Iran : La surprise Rohani

Les réactions internationales après l’élection présidentielle en disent plus sur les pays occidentaux que sur l’Iran.

Denis Sieffert  • 20 juin 2013 abonné·es

L’élection dès le premier tour de la présidentielle iranienne d’Hassan Rohani a pris de court la plupart des capitales occidentales. Vainqueur avec 50,7 % des voix, Hassan Rohani fait en effet figure de modéré et ne semblait pas être le candidat choisi par le Guide suprême, Ali Khameneï. Des États-Unis à Israël, en passant par la France, on semble s’interroger sur le sens à donner à cette élection célébrée à Téhéran par la jeunesse comme une victoire contre les durs du régime islamique et une rupture avec l’ère Ahmadinejad. Mais, alors qu’une majorité d’Iraniens se pose surtout la question de l’économique et du social, les capitales occidentales n’ont qu’une obsession : la bombe atomique. Si Hassan Rohani a fait campagne sur des thèmes sociaux, il a maintenu au cours de sa première conférence de presse, lundi, la ligne du régime sur le dossier nucléaire en excluant tout arrêt de l’enrichissement d’uranium. Pourtant, son discours a pu paraître contradictoire puisque cet homme plutôt connu pour sa recherche du consensus a, dans le même temps, promis « plus de transparence » sur ces activités. Il a ouvert une porte au dialogue avec Washington, mais, a-t-il dit, « dans l’égalité et le respect mutuel ».

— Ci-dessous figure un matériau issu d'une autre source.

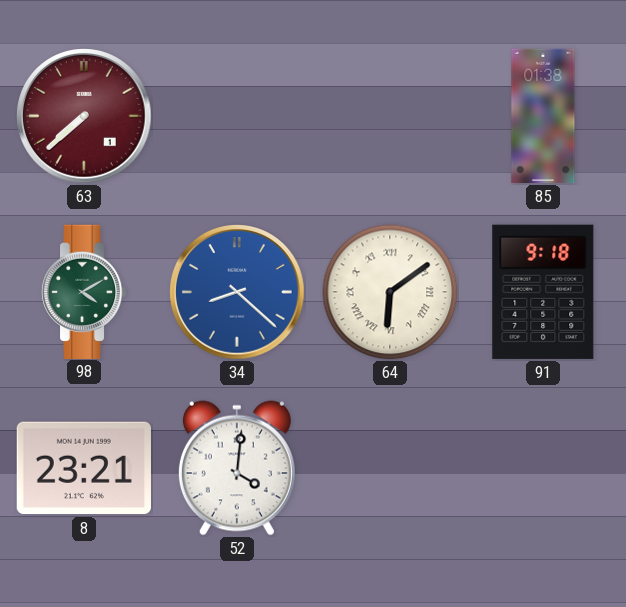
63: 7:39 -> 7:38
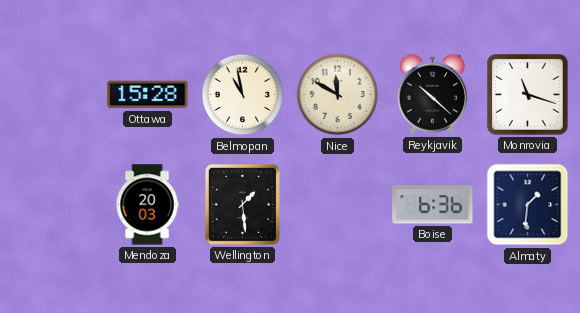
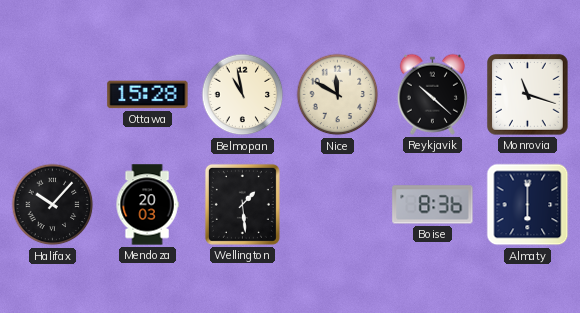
Halifax: none -> 10:07
Boise: 6:36 -> 8:36
Almaty: 1:31 -> 6:00
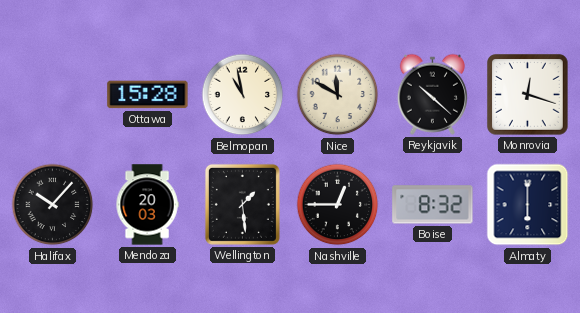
Monrovia: 11:18 -> 12:18
Nashville: none -> 12:45
Boise: 8:36 -> 8:32
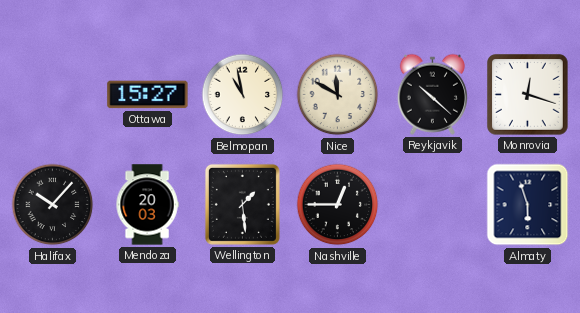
Ottawa: 15:28 -> 15:27
Boise: 8:32 -> none
Almaty: 6:00 -> 5:57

Du coup, les réactions internationales ont traduit un certain embarras, pour ne pas parler de confusion. Barack Obama a voulu voir des « signes positifs » dans l’élection du nouveau Président iranien, et même « une soif  [du peuple iranien] pour collaborer avec la communauté internationale ». À Paris, Laurent Fabius s’est montré plus prudent, se contentant de « prendre acte » du résultat de la présidentielle, et saluant « l’inébranlable aspiration à la démocratie du peuple iranien ». C’est un tout autre son de cloche du côté du gouvernement israélien. « La communauté internationale ne devrait pas se bercer d’illusions et être tentée d’alléger la pression exercée sur l’Iran pour qu’il cesse son programme nucléaire », a immédiatement réagi le Premier ministre, Benjamin Netanyahou. Un propos qui semble surtout s’adresser à Barack Obama, qu’il a plusieurs fois tenté d’entraîner dans une aventure militaire contre l’Iran. En fait, c’est l’éditorialiste du principal quotidien israélien, Yediot Aharonot, qui a sans doute le mieux exprimé ce qu’il faut bien appeler un certain désarroi : « Qu’allons-nous faire, s’est-il interrogé ironiquement, sans l’épouvantail, le fanatique Ahmadinejad ? Qu’allons-nous devenir sans le Hitler perse ? Nous allons soit devoir revenir à la réalité, soit nous trouver rapidement un nouveau Satan. »

Un commentaire qui en dit plus long sur le caractère boutefeu de la droite israélienne au pouvoir que sur l’Iran. Il n’en reste pas moins vrai que les dossiers nucléaire et Syrie (où l’Iran est engagé au côté de Bachar Al-Assad) seront toujours dans les mains, à Téhéran, du Guide suprême, Ali Khameneï. Mais si Hassan Rohani n’a évidemment pas les coudées franches sur ces questions, son élection traduit cependant l’exaspération d’une population qui souffre des conséquences des sanctions économiques imposées par les pays occidentaux. Réputé homme de négociation, surnommé « le Cheikh diplomate », Hassan Rohani devra concilier l’intransigeance des conservateurs et la question sociale. Au travers de sa personne, c’est le peuple iranien qui fait pression pour que le pays sorte de la crise. Encore faut-il que les pays occidentaux ne cherchent pas à humilier Téhéran.